Меня привели в обширный зал, где на возвышении было устроено сиденье из пёстрых шёлковых подушек. Вошла в сопровождении красивых прислужниц госпожа и опустилась величественно на подушки.
Она облокотилась на одну из подушек и посмотрела на меня. Я как сейчас вижу её! Волосы причёсаны на прямой пробор, косы до пояса, белокожая, с лёгким румянцем на нежных щеках; длинные узкие брови, огромные глаза, высокий лоб, прямой нос, маленький рот, нежные тонкие губы... Во всём её облике я не находил ни одного недостатка, всё в ней казалось совершенно! И до чего ладно и прекрасно она была сложена! Видывал я красавиц-невольниц, но подобной красоты не встречал. Столько благородного достоинства и неподдельного величия! Какая живость и веселье на лице! Казалось, что едва она заговорит, как посыплются из её уст цветочные лепестки. То и дело она улыбалась, да так прелестно, что и описать нельзя. Сдержанность и чувство достоинства сочетались в её облике с весёлостью искромётной. А её одежда и украшения!.. Они лишь оттеняли дивную красоту. Тонкое жёлтое покрывало накинуто было на её плечи, белое короткое одеяние обтягивало стан, лишь чуть прикрывая пояс красных шаровар; уши украшены маленькими серёжками с камнями-яхонтами; в носу, по обычаю хундустанских женщин, также было продето отверстие и блистала драгоценная серёжка; шею и лодыжки обнимали золотые обручи; на запястьях блистали гладкие золотые браслеты, а немного пониже локтей — другие браслеты с девятью разными драгоценными камнями в каждом. За спиной госпожи стояла нарядная прислужница и обмахивала её опахалом...
Госпожа заговорила, и на миг мне почудилось, будто из уст её и впрямь брызнули алые цветочные лепестки. Нежнейшим голосом она, опуская в милой скромности глаза, призналась в своей любви ко мне. Она сказала также, что её жизнь ныне зависима от меня:
— Если ты откажешь мне, если я не мила тебе, мне остаётся лишь смерть в удел!..
И после таких её слов что оставалось мне? Я опустился к её прекрасным ногам, моля смиренно о любви. Я умолял её позволить мне обожать её, боготворить, как возможно обожать, боготворить живое чудо. Я желал поклоняться ей, как богине...
И тотчас был призван жрец, который совершил обряд, связавший меня и прекрасную госпожу узами брака. Не стану дразнить вас рассказами о ночах, полных любви, дивной и неизбывной страсти... Мы не разлучались на ложе, во время трапезы, в прогулках по саду... Время уходило в счастье неизменном, словно вода сквозь пальцы... Не могу сказать, сколько минуло дней, но однажды, когда моя прекрасная супруга почивала подле меня на ложе любви, овладело мною внезапное раздумье. Я перебирал в мыслях своих всё, что происходило со мной в эти дни. Проходили перед глазами мгновения счастья, всё новые и новые мгновения счастья. И вдруг мысли мои задержались на ежевечернем питье. Каждый вечер мы пили прекрасное питьё, сладкое на вкус. И вдруг я задумался, зачем это... Неожиданно пробудилась красавица и, приподнявшись на локте, посмотрела на меня.

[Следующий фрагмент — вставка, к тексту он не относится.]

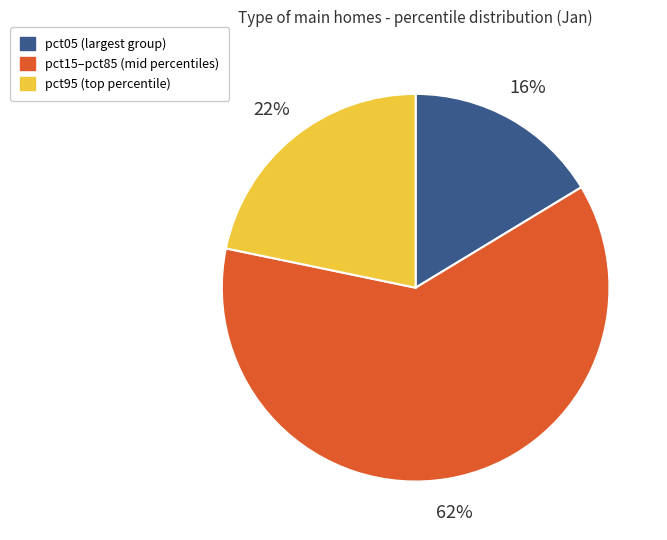

To the nearest percent, what is the difference between the largest and smallest slice percentages?

46%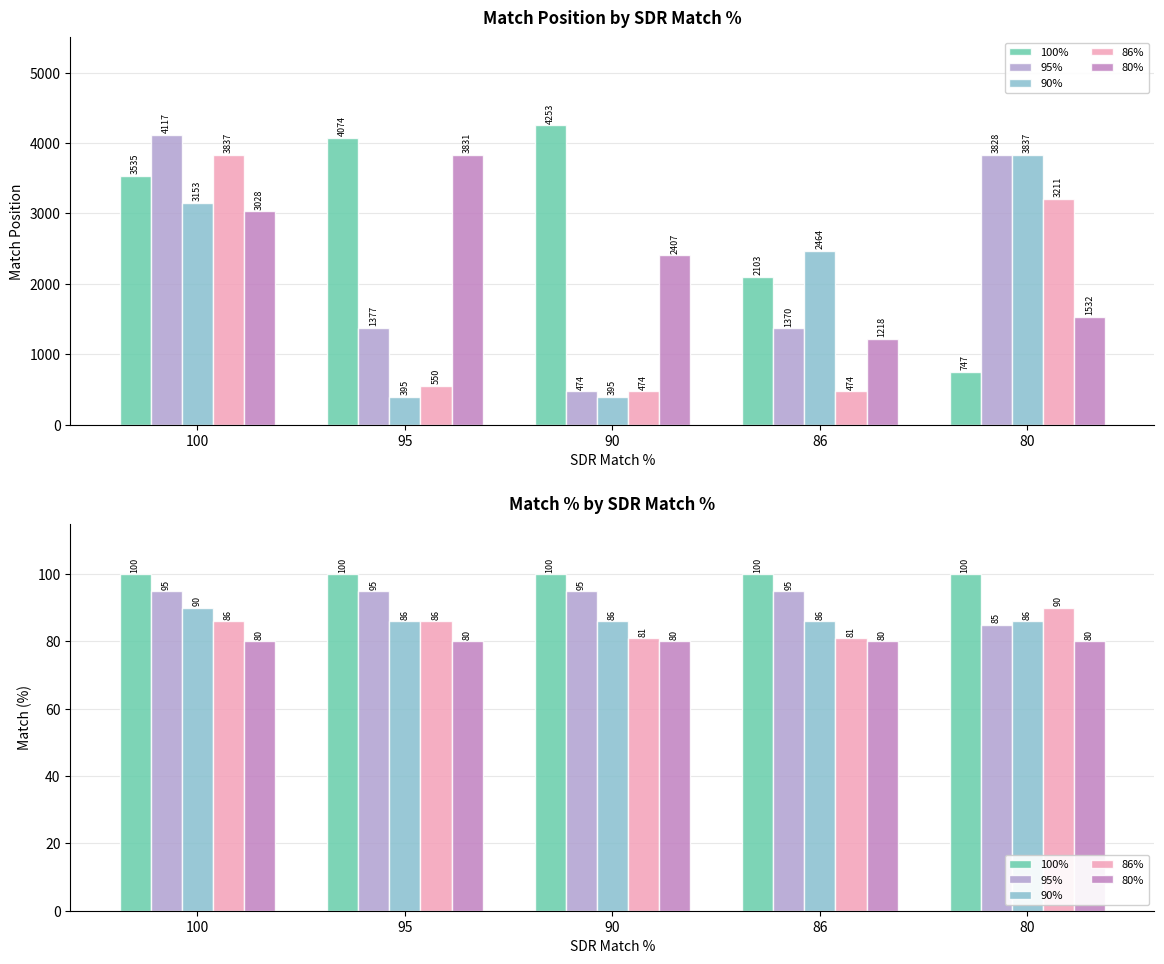

How many bars are there in each group?

5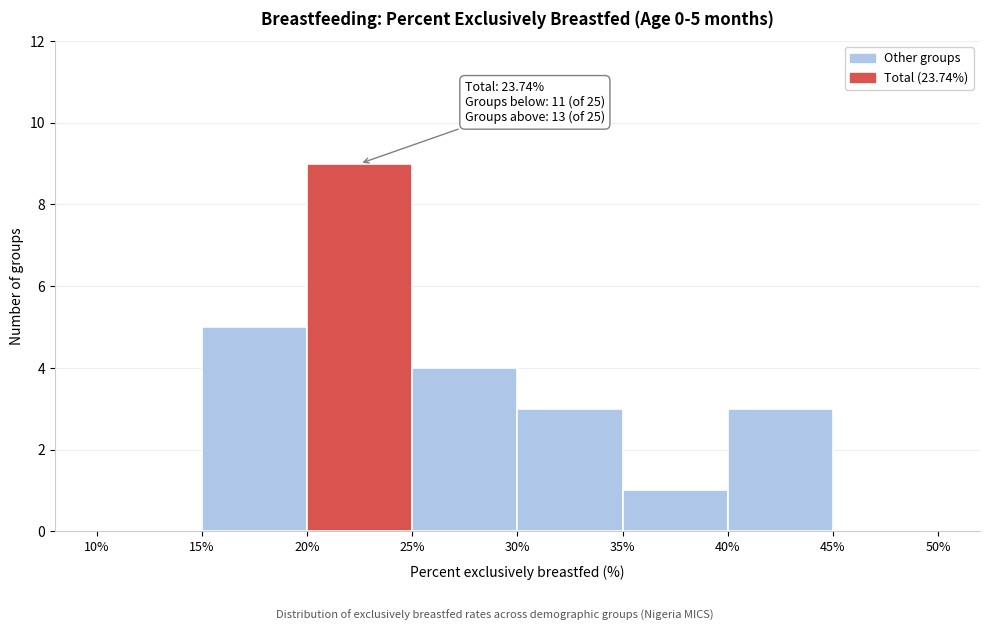

Which range on the x-axis has the tallest bar?

20% to 25%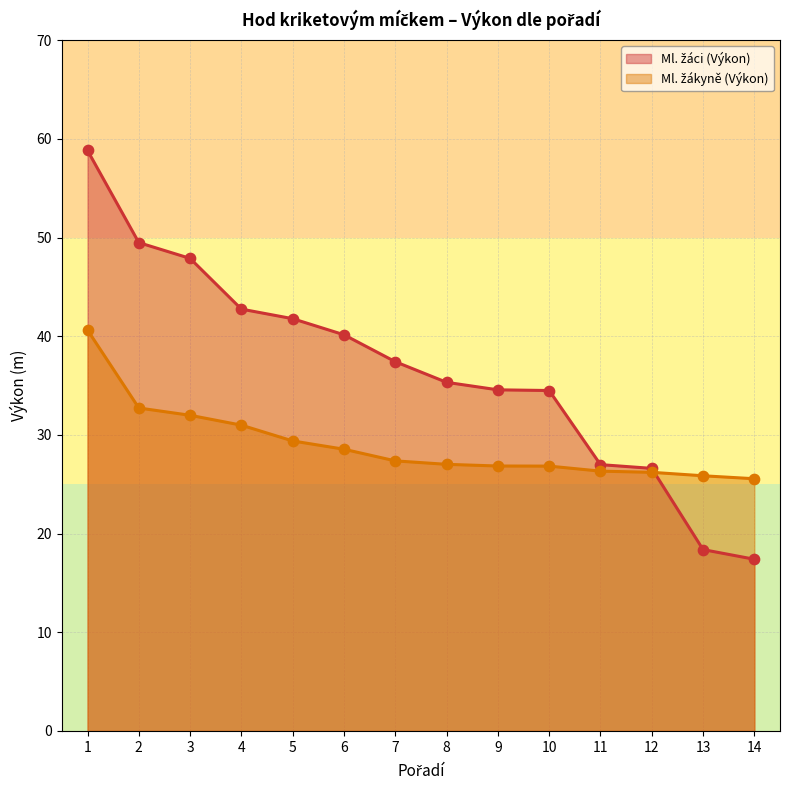

What is the total value across all series at 10?

61.3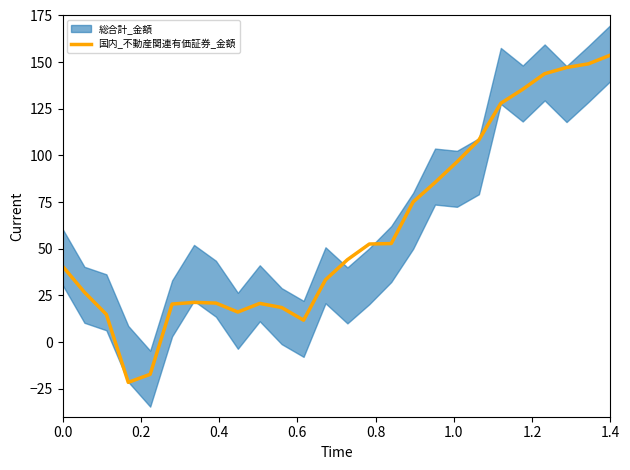

What is the lowest value of the 国内_不動産関連有価証券_金額 series?

-21.6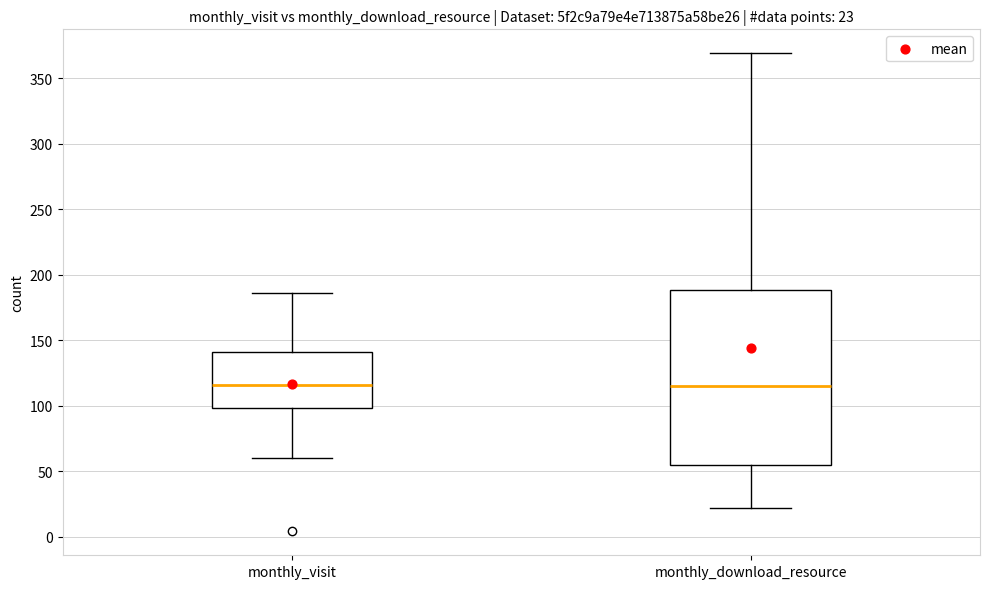

Which box is the tallest, from its lower edge to its upper edge?

monthly_download_resource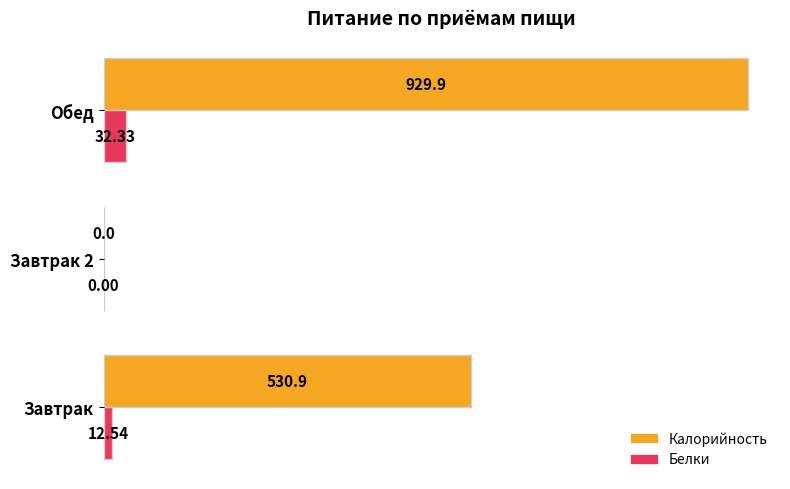

Count the number of categories in the chart.

3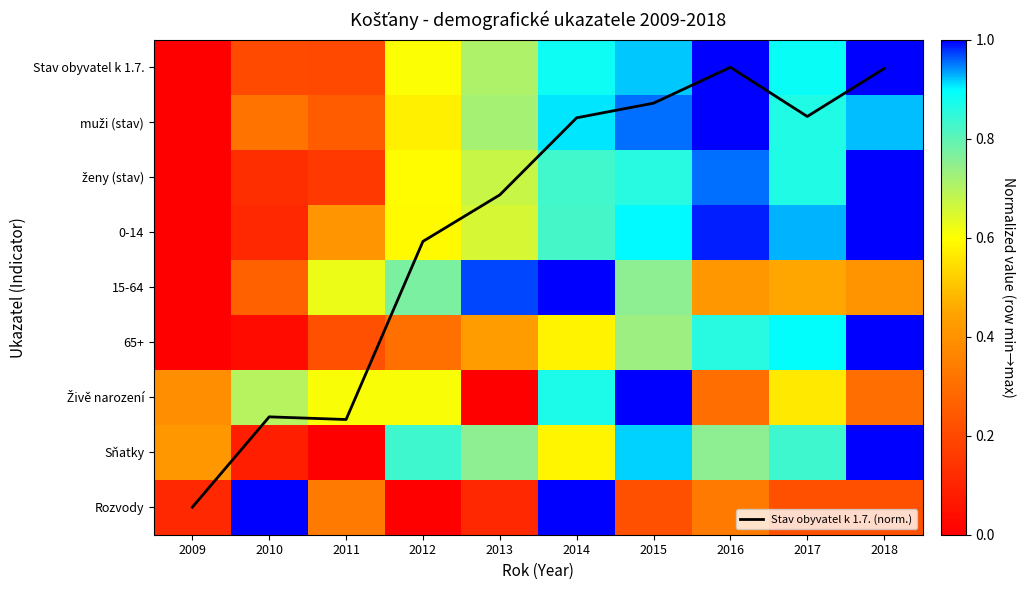

Where is 0-14 nearest to the value 0?

2009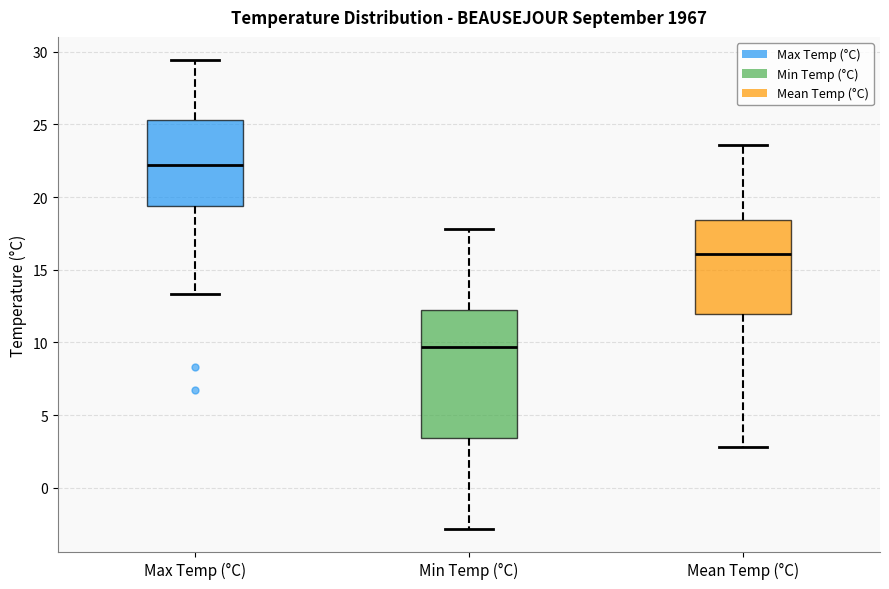

Where is the lower edge of the box for Min Temp (°C) on the y-axis? The values are not printed on the chart, so give them approximately, as read against the axis.

3.5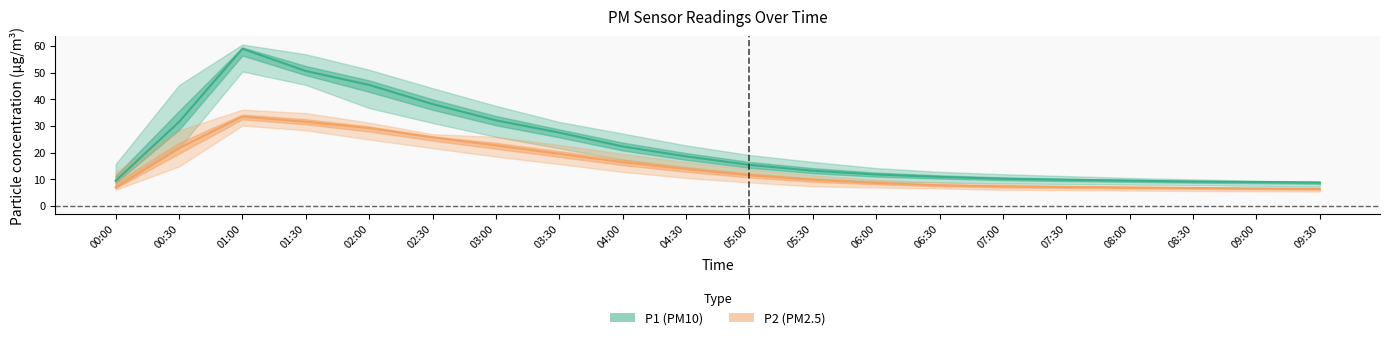

Which series has the widest spread of values?

P1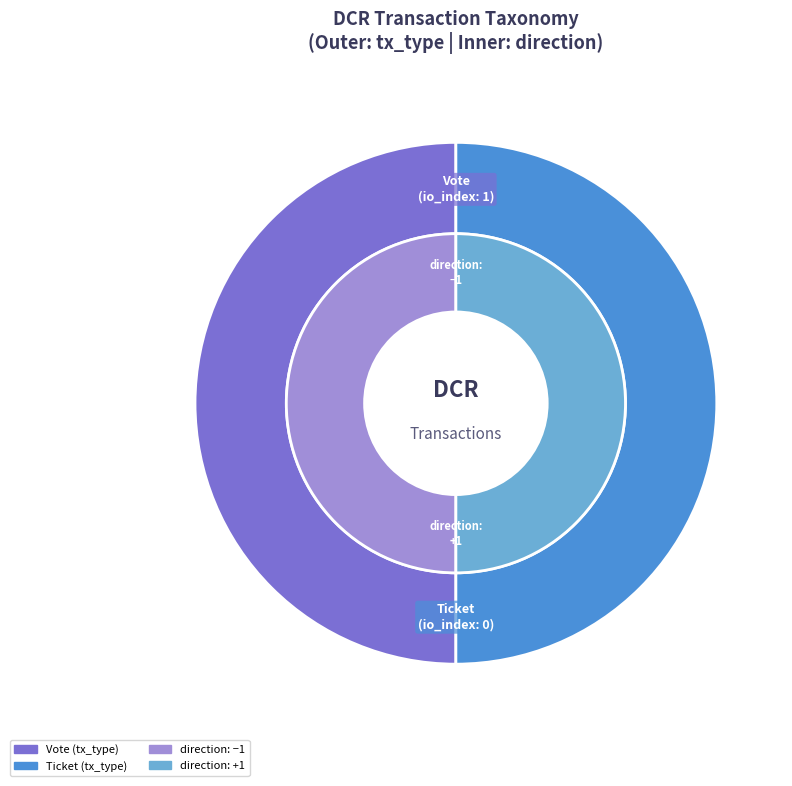

Is Vote the majority of the pie?

Yes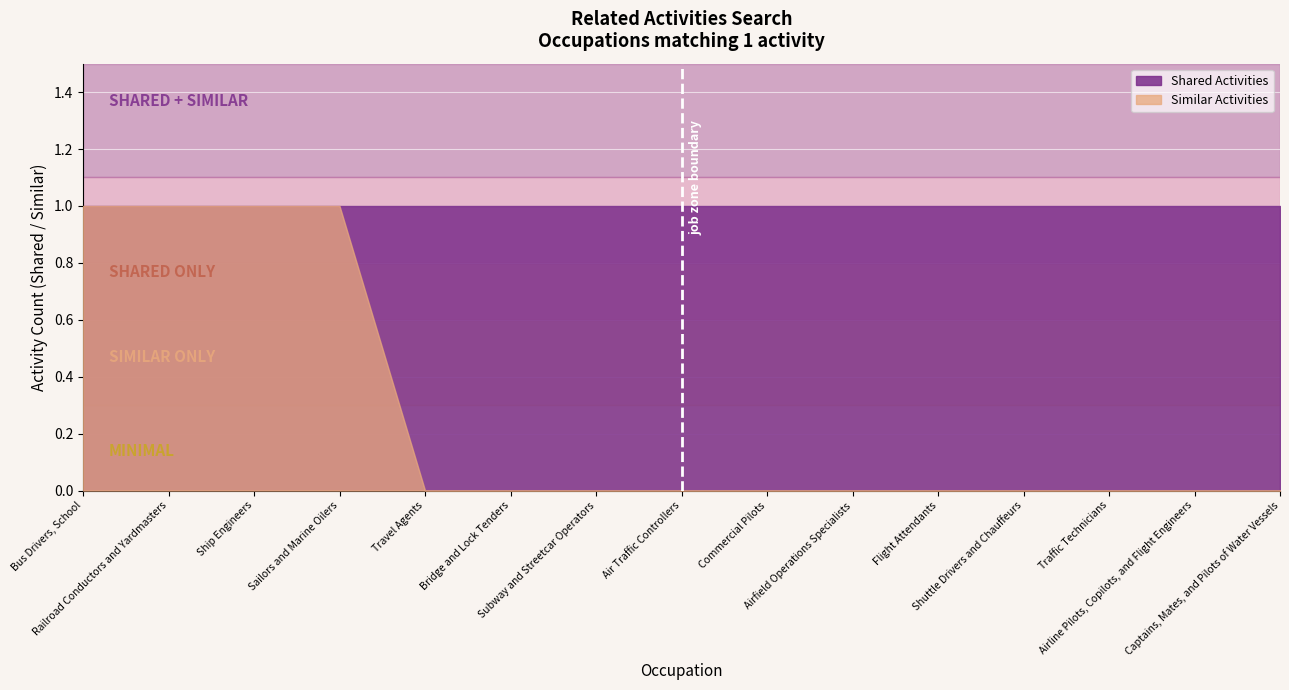

What is the label of the 8th point from the right?

Air Traffic Controllers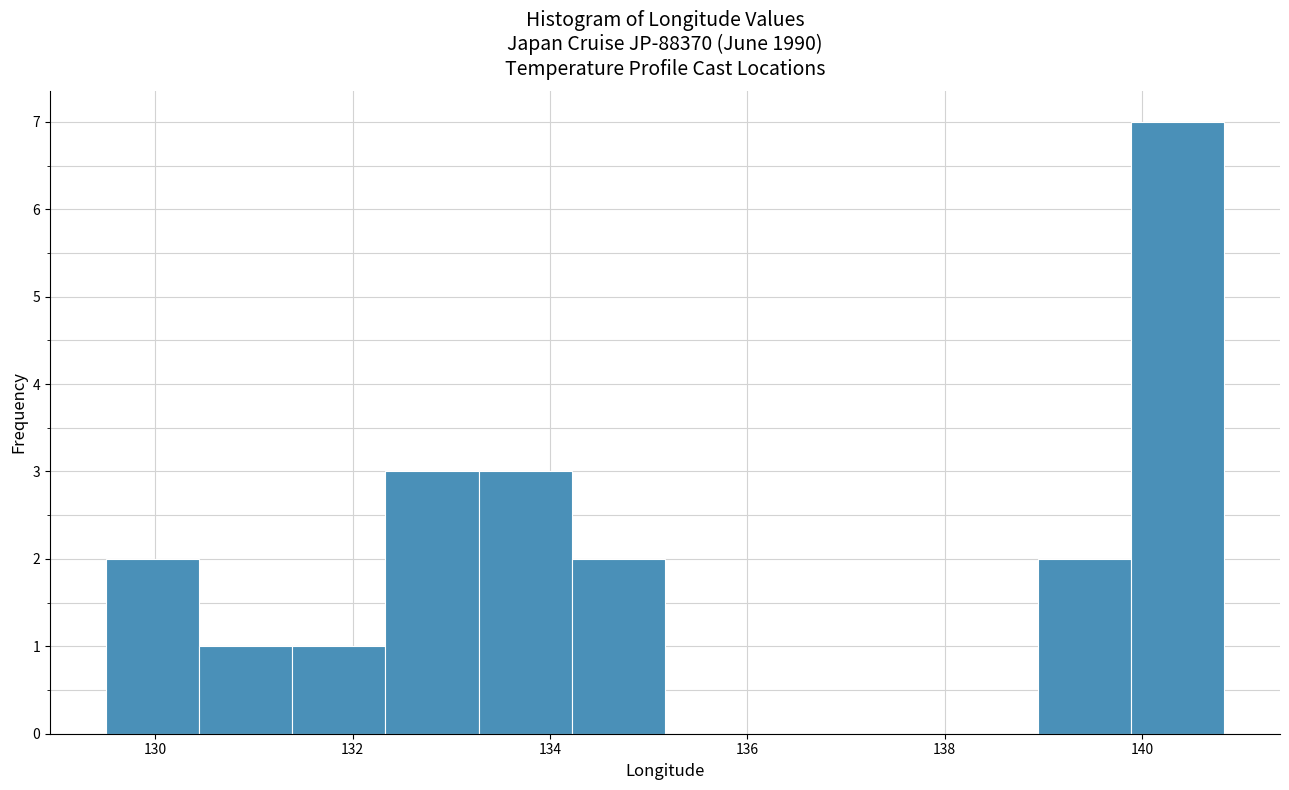

What is the height of the bar covering 133.2 to 134.2 on the x-axis? Neither the bar edges nor the heights are printed on the chart, so give them approximately, as read against the axes.

3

— Ты задумчив, — произнесла она нежно. — Что печалит тебя?
Я сказал, что не может быть печали, когда я рядом со своей женой, подобной богине, как их изображают, высекая из камня и раскрашивая яркими красками, хундустанцы.
— Я лишь хотел спросить тебя, что за питьё мы пьём ежевечерне?
К моему удивлению, она смутилась и отвечала не тотчас...
Но, помолчав недолго, всё же отвечала:
— Это обычное питьё, оно укрепляет силы. Воздух здесь густой и сырой, и потому укрепление сил крайне нужно, иначе ослабевает дыхание. Как готовить это полезное питьё, поведала мне моя мать...
Я сделал вид, будто поверил ей, и заговорил о чём-то другом. Но на самом деле я не поверил моей жене. И на другой день я с нетерпением ожидал вечера. Принесли питьё. Жена моя выпила, но я вдруг вскрикнул громко и поднял руки к потолку, украшенному лепными украшениями. Она тоже невольно подняла глаза. В это мгновение я успел вылить своё питьё к ножке ложа.
Однако ничего не произошло. Мы легли рядом и предались нежнейшим ласкам. Затем я уснул подле спящей моей супруги.